On the impossibility of solitary Rossby waves in meridionally unbounded domains

TL;DR

This paper demonstrates that in unbounded planetary atmospheres and oceans, Rossby waves cannot form solitary structures due to their linear and confined dynamics, challenging previous assumptions about localized wave solutions.

Contribution

It shows that Rossby wave dynamics in unbounded domains are effectively linear and confined, ruling out the existence of solitary wave solutions like KdV solitons.

Findings

Rossby waves are confined to zonal waveguides.

Localized eigenmodes are trapped by mean flow with non-resonant speeds.

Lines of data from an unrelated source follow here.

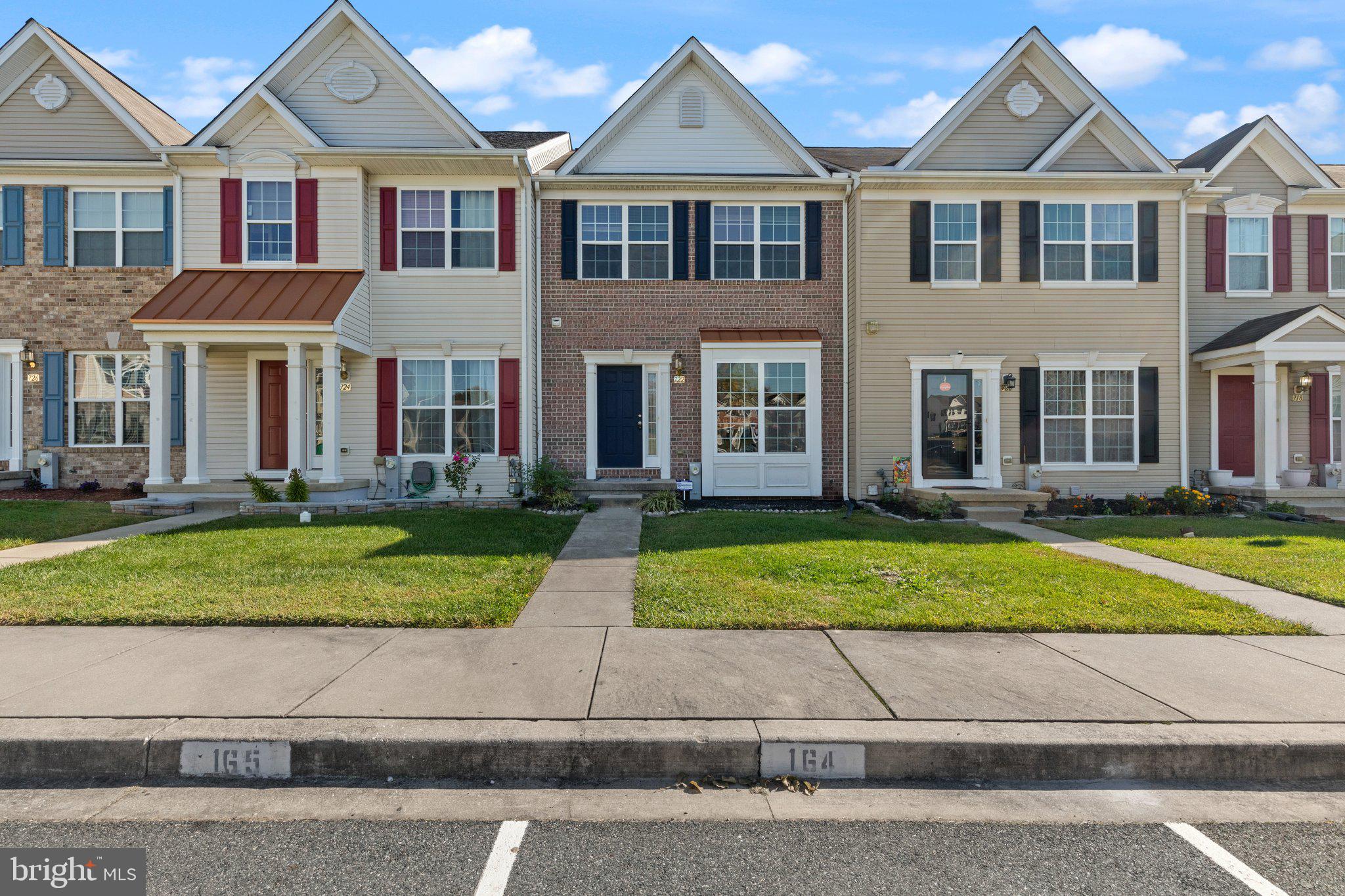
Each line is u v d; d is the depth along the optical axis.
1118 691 4.34
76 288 13.71
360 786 3.59
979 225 13.83
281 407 13.73
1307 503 12.84
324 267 13.16
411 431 13.60
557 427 14.14
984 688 4.37
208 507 11.85
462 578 6.80
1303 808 3.46
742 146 14.34
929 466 13.90
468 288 13.54
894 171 13.46
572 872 2.88
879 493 13.77
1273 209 14.63
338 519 10.77
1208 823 3.32
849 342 14.31
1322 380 14.52
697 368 14.21
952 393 13.91
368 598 6.09
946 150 13.99
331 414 12.05
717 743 3.68
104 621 5.48
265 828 3.22
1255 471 13.55
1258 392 13.10
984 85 13.73
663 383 14.17
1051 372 13.92
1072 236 13.92
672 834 3.18
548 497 12.59
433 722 3.83
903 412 13.83
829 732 3.77
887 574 7.21
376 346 13.44
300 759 3.65
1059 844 3.14
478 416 13.66
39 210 13.72
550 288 14.10
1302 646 5.23
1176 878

Spatially localized coherent structures are not supported by these flows.

Abstract

Evolution of weakly nonlinear and slowly varying Rossby waves in planetary atmospheres and oceans is considered within the quasi-geostrophic equation on unbounded domains. When the mean flow profile has a jump in the ambient potential vorticity, localized eigenmodes are trapped by the mean flow with a non-resonant speed of propagation. We address amplitude equations for these modes. Whereas the linear problem is suggestive of a two-dimensional Zakharov-Kuznetsov equation, we found that the dynamics of Rossby waves is effectively linear and moreover confined to zonal waveguides of the mean flow. This eliminates even the ubiquitous Korteweg-de Vries equations as underlying models for spatially localized coherent structures in these geophysical flows.